PEARL’s bridge to where?

PEARL is saved!

For the moment, anyways.

Yesterday, the government announced it will support science and operations at PEARL, Canada’s high Arctic atmospheric research facility, until fall 2019. That is great news.

Canadians and scientists spoke out. Politicians responded. Science advocacy works.

What’s next? Is this ‘mission accomplished’?

No. Not at all. This is only a first step.

The announced support is “bridge funding,” meaning that it is temporary and short-term. It solves an immediate problem: PEARL was preparing to shut down due to a rapidly approaching end-of-funding horizon in a few months. Many long-term datasets and projects studying how the atmosphere works and how it is changing were at risk. This new funding ensures those measurements will continue. For a while.

What’s on the other end of the bridge?

At the moment, nothing. We’re poised for another funding crisis in 2019. Just like 2017. And 2012. And 2002*. Will I find myself leading another march for science, asking the government to fund PEARL again in a couple years? (I discussed this in a recent Story Collider event: script here.)

This temporary funding for PEARL is necessary because the Trudeau government decided not to continue or replace the existing formal funding mechanism, the Canadian Climate and Atmospheric Research (CCAR) program. CCAR supported several major research projects, one of which was PEARL. CCAR was evaluated by NSERC a year ago (online report & infographic), which recommended continued funding because it provided unique and much-needed support for Canadian scientists. It even noted PEARL wouldn’t exist without CCAR – it “saved PEARL” in 2013. But no money was allocated to continue CCAR in the spring budget, creating a crisis in Canadian climate science funding. Other affected projects are still without a clear path forward.
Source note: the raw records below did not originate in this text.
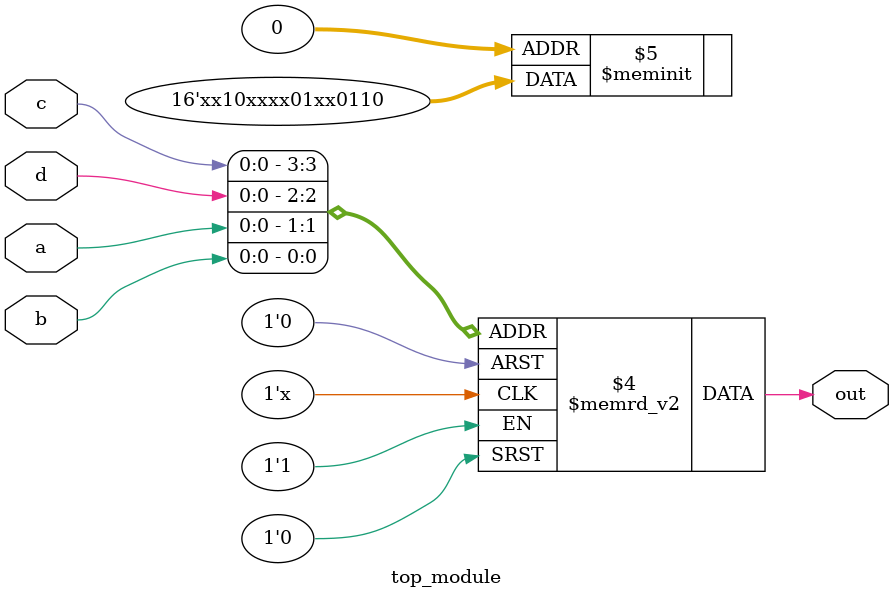
<source format=sv>
module top_module (
    input a, 
    input b,
    input c,
    input d,
    output reg out
);

always @(*) begin
    case ({c, d, a, b})
        4'b0000: out = 1'b0;
        4'b0001: out = 1'b1;
        4'b0011: out = 1'b0;
        4'b0010: out = 1'b1;
        4'b0111: out = 1'b0;
        4'b0110: out = 1'b1;
        4'b1100: out = 1'b0;
        4'b1101: out = 1'b1;
    endcase
end

endmodule

</source>
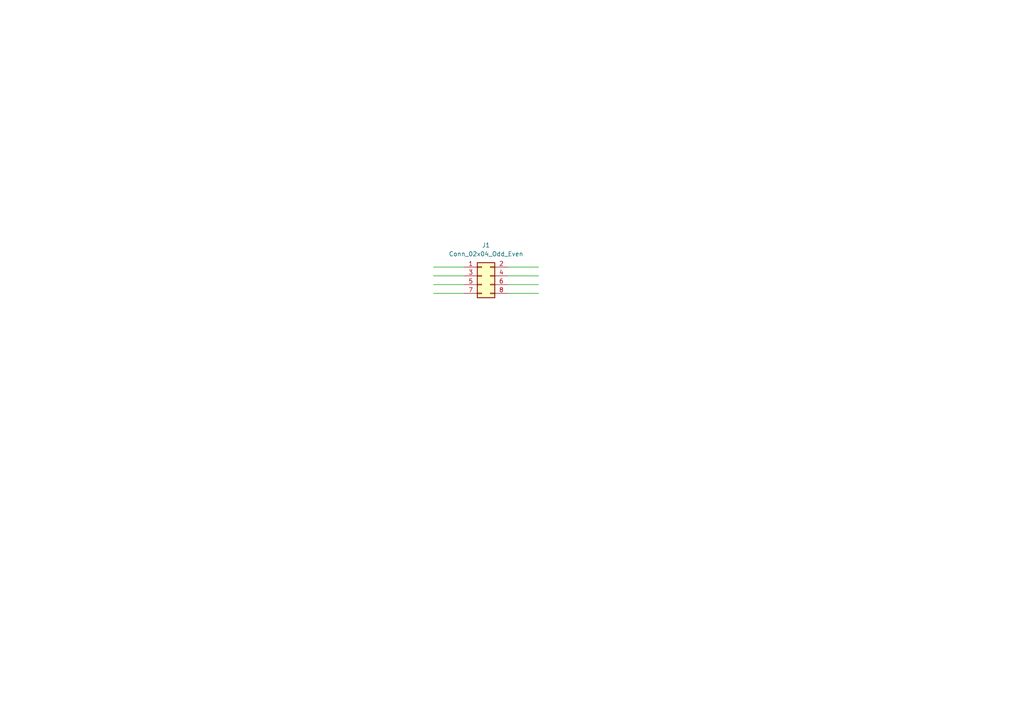
<source format=kicad_sch>
(kicad_sch
	(version 20250114)
	(generator "eeschema")
	(generator_version "9.0")
	(uuid "91549e03-2291-46e0-a966-6b196875a4c6")
	(paper "A4")
	
	(wire
		(pts
			(xy 125.73 85.09) (xy 134.62 85.09)
		)
		(stroke
			(width 0)
			(type default)
		)
		(uuid "197b85c7-bb77-4975-80d3-dbeb87933d51")
	)
	(wire
		(pts
			(xy 147.32 77.47) (xy 156.21 77.47)
		)
		(stroke
			(width 0)
			(type default)
		)
		(uuid "1edabc6a-bfdf-4ca4-96e8-f24277abef38")
	)
	(wire
		(pts
			(xy 147.32 80.01) (xy 156.21 80.01)
		)
		(stroke
			(width 0)
			(type default)
		)
		(uuid "58acf27c-7fdb-4801-9c98-a829925f79c1")
	)
	(wire
		(pts
			(xy 147.32 85.09) (xy 156.21 85.09)
		)
		(stroke
			(width 0)
			(type default)
		)
		(uuid "70ab3b86-195d-4448-9cc7-51f133091192")
	)
	(wire
		(pts
			(xy 125.73 82.55) (xy 134.62 82.55)
		)
		(stroke
			(width 0)
			(type default)
		)
		(uuid "717eaf66-a5eb-4608-9824-0e20c94b4bd6")
	)
	(wire
		(pts
			(xy 147.32 82.55) (xy 156.21 82.55)
		)
		(stroke
			(width 0)
			(type default)
		)
		(uuid "ce7a6c18-f128-4896-8411-c157ff75a62b")
	)
	(wire
		(pts
			(xy 125.73 77.47) (xy 134.62 77.47)
		)
		(stroke
			(width 0)
			(type default)
		)
		(uuid "e1c48564-d838-4517-84eb-05810df548c1")
	)
	(wire
		(pts
			(xy 125.73 80.01) (xy 134.62 80.01)
		)
		(stroke
			(width 0)
			(type default)
		)
		(uuid "f54b38f2-7de0-4744-a2a6-ae5f6a39f694")
	)
	(symbol
		(lib_id "Connector_Generic:Conn_02x04_Odd_Even")
		(at 139.7 80.01 0)
		(unit 1)
		(exclude_from_sim no)
		(in_bom yes)
		(on_board yes)
		(dnp no)
		(fields_autoplaced yes)
		(uuid "f03206fc-c2b8-4be3-a4c0-88f5c8378137")
		(property "Reference" "J1"
			(at 140.97 71.12 0)
			(effects
				(font
					(size 1.27 1.27)
				)
			)
		)
		(property "Value" "Conn_02x04_Odd_Even"
			(at 140.97 73.66 0)
			(effects
				(font
					(size 1.27 1.27)
				)
			)
		)
		(property "Footprint" ""
			(at 139.7 80.01 0)
			(effects
				(font
					(size 1.27 1.27)
				)
				(hide yes)
			)
		)
		(property "Datasheet" "~"
			(at 139.7 80.01 0)
			(effects
				(font
					(size 1.27 1.27)
				)
				(hide yes)
			)
		)
		(property "Description" "Generic connector, double row, 02x04, odd/even pin numbering scheme (row 1 odd numbers, row 2 even numbers), script generated (kicad-library-utils/schlib/autogen/connector/)"
			(at 139.7 80.01 0)
			(effects
				(font
					(size 1.27 1.27)
				)
				(hide yes)
			)
		)
		(pin "3"
			(uuid "bd1789a3-7931-4bb5-bde1-78f14aa3b8fd")
		)
		(pin "1"
			(uuid "c3bbfeb3-09f3-4db8-9d8d-cbb067e400d7")
		)
		(pin "2"
			(uuid "fde15779-68f9-4c76-ac00-001c22469608")
		)
		(pin "5"
			(uuid "27a65376-d277-43d1-8a6d-f7279c2e5c41")
		)
		(pin "6"
			(uuid "e599aeec-423c-4ac5-94bd-997bb195b301")
		)
		(pin "8"
			(uuid "13eb22b1-fa46-4489-9597-1863748de898")
		)
		(pin "4"
			(uuid "a10de4a4-fa2c-4667-bde7-0043113c0cfb")
		)
		(pin "7"
			(uuid "70cdc947-4902-42a4-8f53-42d9e32dde05")
		)
		(instances
			(project ""
				(path "/40aad5cc-cc3e-4b47-a910-bc6adb8c884b/d5f7236f-e2aa-42ae-be04-7327ffd1d06b"
					(reference "J1")
					(unit 1)
				)
			)
		)
	)
)

</source>
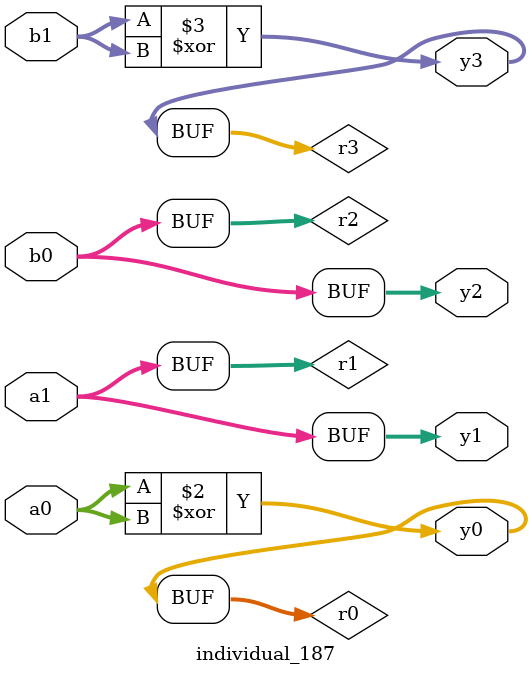
<source format=sv>
module individual_187(input logic [15:0] a1, input logic [15:0] a0, input logic [15:0] b1, input logic [15:0] b0, output logic [15:0] y3, output logic [15:0] y2, output logic [15:0] y1, output logic [15:0] y0);
logic [15:0] r0, r1, r2, r3; 
 always@(*) begin 
	 r0 = a0; r1 = a1; r2 = b0; r3 = b1; 
 	 r0  ^=  a0 ;
 	 r3  ^=  r3 ;
 	 y3 = r3; y2 = r2; y1 = r1; y0 = r0; 
end
endmodule
</source>
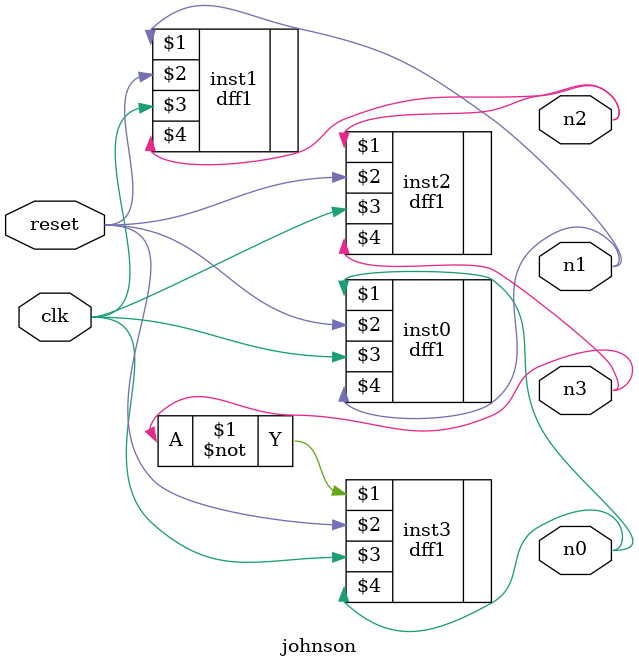
<source format=v>
`include "dff1.v"

module johnson(n0,n1,n2,n3,clk,reset);
    output n0,n1,n2,n3;
    input clk, reset;
    not (qbar,n3);
    dff1 inst3((~n3),reset,clk,n0);
    dff1 inst0(n0,reset,clk,n1);
    dff1 inst1(n1,reset,clk,n2);
    dff1 inst2(n2,reset,clk,n3);
    // dff1 inst3(qbar,reset,clk,n0);
endmodule


</source>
Minister of Science Kirsty Duncan was quoted by the CBC saying:

Climate change research and the Arctic are far too important and they deserve more than one-off efforts. They deserve a comprehensive, thoughtful, approach.”

She is absolutely right. But what we have at the moment is another one-off effort. What we need next is the comprehensive, thoughtful approach.

CCAR wasn’t perfect. It only had one scale of project funding and was designed to accept proposals only once every five years. The funds had limitations, e.g. PEARL couldn’t pay for electricity using CCAR grant money. And clearly the CCAR structure wasn’t immune from political winds. It existed briefly, to pick up the pieces after an earlier, larger funding program was left to crumble by the Harper government, only to be ended by the Trudeau government. This hardly seems to have been a stable, long-term platform for supporting climate science.

Canada can do better.

We could create a foundation to administer climate and atmospheric research funding. It could be set up at arms-length from the government with an eye on the long-term nature of the issues. It should offer support for research at multiple scales, and have regular calls for new proposals. This was done before, in the early 2000s. It was called the Canadian Foundation for Climate and Atmospheric Sciences (CFCAS), and was ended in 2011 by the Harper government. This precipitated PEARL’s 2012 funding crisis.

CFCAS was a good model that could be used as inspiration for this government’s own solution. Its annual reports are still available online, and outline the enormous impact it had in ensuring that Canada was a leader in atmospheric and climate science – exactly the outcome yesterday’s press release identifies as the big picture goal.

Emergency last-minute funding squeezed out of somewhere is not the way Canada should support important science. We need stable, long-term funding for climate and atmospheric research, guided by a vision for Canadian science and environmental stewardship.

Our next step, as scientists, citizens, and science advocates, should be to push Canada to create a plan to secure Canadian climate and atmospheric science expertise and leadership for the long-term.

 

* The PEARL Ridge Lab was originally constructed in 1992 by Environment Canada to monitor stratospheric ozone depletion under the name Arctic Stratospheric Observatory, or AStrO. Due to cuts to research funding, AStrO closed in 2002. See, for example, EC’s old webpage on AStrO. It took a few years for Canadian academics to re-open the facility as PEARL. It was significantly expanded under the leadership of Prof. Jim Drummond. 

Dan Weaver at the 80 degree north sign between Eureka, NU and the PEARL Ridge Lab
Dan Weaver at the 80 degree north sign between Eureka, NU and the PEARL Ridge Lab.